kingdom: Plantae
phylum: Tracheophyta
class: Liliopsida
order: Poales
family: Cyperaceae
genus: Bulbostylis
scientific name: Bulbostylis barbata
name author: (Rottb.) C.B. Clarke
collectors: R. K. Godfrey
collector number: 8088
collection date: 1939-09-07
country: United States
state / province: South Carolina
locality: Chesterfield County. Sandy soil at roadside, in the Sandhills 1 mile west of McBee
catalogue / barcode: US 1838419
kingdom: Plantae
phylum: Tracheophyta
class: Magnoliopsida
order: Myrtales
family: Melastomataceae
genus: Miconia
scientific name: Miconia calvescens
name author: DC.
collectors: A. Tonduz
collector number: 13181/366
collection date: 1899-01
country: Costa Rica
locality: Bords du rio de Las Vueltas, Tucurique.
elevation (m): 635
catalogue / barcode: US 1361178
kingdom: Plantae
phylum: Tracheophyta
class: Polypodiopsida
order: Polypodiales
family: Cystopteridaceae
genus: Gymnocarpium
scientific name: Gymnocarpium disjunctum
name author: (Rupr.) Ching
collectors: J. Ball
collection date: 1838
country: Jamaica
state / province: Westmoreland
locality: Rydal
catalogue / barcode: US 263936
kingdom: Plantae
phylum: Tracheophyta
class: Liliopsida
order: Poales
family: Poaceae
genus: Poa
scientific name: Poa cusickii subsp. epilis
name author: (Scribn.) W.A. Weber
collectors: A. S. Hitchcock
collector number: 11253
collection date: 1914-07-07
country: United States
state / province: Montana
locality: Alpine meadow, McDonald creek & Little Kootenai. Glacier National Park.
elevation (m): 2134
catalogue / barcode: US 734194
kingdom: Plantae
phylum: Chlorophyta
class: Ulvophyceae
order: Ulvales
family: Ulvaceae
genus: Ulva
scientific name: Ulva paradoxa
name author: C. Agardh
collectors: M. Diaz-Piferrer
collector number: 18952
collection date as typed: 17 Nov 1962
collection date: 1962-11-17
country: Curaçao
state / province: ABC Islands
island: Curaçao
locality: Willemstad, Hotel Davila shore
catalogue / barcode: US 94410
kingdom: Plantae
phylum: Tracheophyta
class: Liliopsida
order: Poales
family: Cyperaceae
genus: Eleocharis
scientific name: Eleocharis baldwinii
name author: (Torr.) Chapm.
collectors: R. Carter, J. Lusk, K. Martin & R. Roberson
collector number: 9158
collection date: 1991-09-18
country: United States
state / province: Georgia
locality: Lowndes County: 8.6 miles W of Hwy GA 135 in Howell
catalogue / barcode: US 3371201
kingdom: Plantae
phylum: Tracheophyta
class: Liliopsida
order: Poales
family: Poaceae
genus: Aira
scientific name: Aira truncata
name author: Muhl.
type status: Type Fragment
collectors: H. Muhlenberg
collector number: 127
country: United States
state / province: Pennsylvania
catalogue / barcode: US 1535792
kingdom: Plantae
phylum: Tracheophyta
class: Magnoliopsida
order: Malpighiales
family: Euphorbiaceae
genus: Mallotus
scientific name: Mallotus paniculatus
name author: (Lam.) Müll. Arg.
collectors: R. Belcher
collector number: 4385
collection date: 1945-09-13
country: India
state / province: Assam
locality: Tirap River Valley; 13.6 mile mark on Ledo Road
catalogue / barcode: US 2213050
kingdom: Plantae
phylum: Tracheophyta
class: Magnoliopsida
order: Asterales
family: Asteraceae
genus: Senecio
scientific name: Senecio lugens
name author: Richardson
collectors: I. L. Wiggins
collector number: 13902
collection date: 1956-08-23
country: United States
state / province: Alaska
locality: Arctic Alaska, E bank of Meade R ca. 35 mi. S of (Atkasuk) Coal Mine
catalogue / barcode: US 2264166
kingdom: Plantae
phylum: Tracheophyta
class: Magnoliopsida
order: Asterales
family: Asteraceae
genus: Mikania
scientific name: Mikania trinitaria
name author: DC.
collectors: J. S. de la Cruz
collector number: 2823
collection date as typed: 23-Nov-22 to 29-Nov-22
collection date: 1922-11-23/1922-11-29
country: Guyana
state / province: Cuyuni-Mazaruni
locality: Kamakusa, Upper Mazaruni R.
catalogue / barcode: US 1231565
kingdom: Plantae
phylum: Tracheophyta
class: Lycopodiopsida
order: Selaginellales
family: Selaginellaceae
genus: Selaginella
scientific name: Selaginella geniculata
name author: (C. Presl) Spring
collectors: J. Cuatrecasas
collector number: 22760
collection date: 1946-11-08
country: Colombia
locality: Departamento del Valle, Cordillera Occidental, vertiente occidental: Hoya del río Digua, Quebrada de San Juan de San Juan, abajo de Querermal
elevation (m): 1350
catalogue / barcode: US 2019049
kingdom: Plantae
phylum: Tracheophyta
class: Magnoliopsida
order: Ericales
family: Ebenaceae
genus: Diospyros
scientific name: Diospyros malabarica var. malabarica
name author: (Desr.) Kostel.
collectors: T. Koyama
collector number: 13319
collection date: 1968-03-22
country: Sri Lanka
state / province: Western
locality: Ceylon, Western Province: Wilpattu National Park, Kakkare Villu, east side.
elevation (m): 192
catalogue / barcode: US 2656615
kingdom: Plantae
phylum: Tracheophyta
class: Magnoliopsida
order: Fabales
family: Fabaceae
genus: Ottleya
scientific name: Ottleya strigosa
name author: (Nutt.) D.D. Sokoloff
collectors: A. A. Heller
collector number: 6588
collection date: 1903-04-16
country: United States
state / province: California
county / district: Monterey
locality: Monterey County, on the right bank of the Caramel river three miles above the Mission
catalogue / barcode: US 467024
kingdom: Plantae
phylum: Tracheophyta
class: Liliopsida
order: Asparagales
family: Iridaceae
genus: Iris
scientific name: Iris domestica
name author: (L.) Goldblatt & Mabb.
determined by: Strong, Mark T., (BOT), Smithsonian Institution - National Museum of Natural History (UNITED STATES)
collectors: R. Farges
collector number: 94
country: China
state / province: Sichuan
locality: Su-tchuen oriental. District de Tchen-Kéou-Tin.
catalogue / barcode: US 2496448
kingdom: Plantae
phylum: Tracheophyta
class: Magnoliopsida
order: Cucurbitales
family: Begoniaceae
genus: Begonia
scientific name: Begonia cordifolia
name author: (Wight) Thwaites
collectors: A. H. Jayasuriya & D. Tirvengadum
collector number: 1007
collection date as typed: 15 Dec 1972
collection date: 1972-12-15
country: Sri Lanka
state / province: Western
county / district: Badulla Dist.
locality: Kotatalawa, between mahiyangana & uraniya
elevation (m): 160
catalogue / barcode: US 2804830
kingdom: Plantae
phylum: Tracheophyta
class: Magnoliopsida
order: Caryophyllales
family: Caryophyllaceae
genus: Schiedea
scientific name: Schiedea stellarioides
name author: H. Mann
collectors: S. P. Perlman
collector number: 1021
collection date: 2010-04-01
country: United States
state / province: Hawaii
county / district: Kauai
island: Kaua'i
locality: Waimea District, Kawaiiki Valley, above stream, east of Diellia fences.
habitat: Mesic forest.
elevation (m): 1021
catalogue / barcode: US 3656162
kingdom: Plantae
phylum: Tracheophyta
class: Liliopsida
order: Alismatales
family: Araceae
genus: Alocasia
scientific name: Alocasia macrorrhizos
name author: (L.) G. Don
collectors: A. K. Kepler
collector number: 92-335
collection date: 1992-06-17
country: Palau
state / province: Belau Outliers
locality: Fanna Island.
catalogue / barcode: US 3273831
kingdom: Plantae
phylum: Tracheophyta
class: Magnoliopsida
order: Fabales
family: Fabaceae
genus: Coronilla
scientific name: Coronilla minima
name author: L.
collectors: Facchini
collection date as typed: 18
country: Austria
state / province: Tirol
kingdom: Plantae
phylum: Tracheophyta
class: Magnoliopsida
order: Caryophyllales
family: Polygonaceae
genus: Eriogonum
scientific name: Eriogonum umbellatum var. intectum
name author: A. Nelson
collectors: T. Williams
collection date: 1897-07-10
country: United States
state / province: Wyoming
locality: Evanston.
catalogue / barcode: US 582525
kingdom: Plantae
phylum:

# # # #

> [EXERCISE BRIEF]:
Format the material above, from its first line through the line containing "state / province: South Carolina", as a JSON list of strings with one string per line and any blank lines omitted.

> [ANSWER BELOW]:
[
  "kingdom: Plantae",
  "phylum: Tracheophyta",
  "class: Liliopsida",
  "order: Poales",
  "family: Cyperaceae",
  "genus: Bulbostylis",
  "scientific name: Bulbostylis barbata",
  "name author: (Rottb.) C.B. Clarke",
  "collectors: R. K. Godfrey",
  "collector number: 8088",
  "collection date: 1939-09-07",
  "country: United States",
  "state / province: South Carolina"
]